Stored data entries
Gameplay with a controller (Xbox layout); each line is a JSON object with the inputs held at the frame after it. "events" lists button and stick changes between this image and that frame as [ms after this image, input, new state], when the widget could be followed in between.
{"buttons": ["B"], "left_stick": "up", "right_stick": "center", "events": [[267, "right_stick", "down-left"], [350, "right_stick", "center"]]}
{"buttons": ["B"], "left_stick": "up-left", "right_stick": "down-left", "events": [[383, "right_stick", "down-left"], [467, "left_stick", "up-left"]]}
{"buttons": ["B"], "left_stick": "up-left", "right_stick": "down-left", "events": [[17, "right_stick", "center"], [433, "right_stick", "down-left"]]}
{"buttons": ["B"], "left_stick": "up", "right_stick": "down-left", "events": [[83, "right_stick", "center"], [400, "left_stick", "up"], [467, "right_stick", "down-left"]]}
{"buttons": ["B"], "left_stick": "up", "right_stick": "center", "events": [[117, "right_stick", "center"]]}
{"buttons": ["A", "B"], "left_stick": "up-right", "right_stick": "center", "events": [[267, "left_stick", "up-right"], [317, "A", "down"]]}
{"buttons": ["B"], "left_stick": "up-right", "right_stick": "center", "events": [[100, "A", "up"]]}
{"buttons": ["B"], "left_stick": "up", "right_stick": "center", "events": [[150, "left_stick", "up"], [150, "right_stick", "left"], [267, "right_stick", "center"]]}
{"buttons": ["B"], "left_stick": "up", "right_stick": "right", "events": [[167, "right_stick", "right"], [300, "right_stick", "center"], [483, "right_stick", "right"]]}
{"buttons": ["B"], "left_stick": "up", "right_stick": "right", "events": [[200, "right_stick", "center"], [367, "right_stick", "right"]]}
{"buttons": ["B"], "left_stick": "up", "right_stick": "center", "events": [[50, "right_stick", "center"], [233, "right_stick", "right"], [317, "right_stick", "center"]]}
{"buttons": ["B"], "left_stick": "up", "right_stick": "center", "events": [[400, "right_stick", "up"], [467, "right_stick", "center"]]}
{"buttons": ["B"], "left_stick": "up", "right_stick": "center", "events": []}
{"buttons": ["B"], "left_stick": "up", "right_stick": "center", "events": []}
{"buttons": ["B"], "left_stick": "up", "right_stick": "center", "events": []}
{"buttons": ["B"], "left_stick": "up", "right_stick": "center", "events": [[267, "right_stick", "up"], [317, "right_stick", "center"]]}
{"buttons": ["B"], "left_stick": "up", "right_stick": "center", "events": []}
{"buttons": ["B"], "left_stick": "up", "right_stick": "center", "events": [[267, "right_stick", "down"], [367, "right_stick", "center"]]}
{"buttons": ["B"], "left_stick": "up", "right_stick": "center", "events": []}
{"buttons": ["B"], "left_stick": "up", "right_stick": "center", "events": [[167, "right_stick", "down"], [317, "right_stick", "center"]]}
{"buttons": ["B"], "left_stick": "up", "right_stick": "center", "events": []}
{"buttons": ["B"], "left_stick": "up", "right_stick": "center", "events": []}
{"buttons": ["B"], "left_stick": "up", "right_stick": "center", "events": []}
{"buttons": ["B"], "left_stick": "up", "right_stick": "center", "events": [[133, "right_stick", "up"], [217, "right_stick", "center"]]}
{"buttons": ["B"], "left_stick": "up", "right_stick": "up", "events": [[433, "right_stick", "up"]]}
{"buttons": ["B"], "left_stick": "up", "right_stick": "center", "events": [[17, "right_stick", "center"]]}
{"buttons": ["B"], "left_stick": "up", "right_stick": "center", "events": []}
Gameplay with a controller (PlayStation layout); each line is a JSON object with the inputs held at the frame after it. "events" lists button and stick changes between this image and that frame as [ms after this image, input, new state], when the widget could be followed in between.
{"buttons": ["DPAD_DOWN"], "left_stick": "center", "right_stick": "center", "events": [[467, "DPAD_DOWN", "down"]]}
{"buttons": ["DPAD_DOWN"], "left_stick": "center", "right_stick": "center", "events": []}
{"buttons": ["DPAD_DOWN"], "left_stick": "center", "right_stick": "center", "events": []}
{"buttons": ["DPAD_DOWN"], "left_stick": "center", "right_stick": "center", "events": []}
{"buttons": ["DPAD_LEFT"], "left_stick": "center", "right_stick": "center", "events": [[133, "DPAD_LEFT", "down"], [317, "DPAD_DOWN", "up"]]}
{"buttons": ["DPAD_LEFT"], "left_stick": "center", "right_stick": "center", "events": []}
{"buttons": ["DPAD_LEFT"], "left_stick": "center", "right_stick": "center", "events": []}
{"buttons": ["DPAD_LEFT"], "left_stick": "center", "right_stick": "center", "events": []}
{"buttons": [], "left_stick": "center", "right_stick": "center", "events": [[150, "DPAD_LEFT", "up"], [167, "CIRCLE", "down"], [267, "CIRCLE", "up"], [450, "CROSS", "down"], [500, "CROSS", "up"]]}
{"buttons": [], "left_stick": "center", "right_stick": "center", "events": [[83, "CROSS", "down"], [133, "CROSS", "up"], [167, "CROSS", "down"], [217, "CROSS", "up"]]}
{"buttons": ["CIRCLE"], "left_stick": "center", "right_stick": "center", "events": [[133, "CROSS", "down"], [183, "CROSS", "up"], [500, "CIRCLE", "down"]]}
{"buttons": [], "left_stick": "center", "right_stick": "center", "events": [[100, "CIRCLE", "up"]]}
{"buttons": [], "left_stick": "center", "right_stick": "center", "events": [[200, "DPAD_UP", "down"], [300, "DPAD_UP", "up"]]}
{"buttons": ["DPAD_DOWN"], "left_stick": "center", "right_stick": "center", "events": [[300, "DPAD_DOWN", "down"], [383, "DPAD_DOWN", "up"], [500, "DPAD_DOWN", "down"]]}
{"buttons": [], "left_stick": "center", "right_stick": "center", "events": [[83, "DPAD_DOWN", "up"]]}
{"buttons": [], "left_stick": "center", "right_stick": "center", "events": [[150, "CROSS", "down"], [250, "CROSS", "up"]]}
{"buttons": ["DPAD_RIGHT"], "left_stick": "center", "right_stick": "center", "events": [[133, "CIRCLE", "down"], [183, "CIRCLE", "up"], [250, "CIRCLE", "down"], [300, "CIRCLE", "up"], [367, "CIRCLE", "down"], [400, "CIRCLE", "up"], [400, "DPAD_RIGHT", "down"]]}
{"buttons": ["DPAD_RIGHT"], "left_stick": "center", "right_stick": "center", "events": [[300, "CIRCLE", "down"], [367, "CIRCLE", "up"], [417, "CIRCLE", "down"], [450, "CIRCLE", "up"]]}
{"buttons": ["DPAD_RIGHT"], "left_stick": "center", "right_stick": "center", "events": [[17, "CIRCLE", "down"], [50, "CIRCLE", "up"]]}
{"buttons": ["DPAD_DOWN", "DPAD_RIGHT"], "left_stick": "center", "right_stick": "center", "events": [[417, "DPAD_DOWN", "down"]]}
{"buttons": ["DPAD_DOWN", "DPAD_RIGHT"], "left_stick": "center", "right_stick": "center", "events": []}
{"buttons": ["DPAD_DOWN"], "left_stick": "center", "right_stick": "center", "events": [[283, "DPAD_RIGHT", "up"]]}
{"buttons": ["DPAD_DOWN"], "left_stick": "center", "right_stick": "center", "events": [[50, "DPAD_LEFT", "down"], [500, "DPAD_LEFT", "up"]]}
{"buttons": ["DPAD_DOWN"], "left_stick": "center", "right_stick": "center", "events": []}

WORK INSTRUCTIONS -> After reading the records above, say how many lines hold the string "input", using only a number.

ANSWER FOR THIS EXERCISE -> 2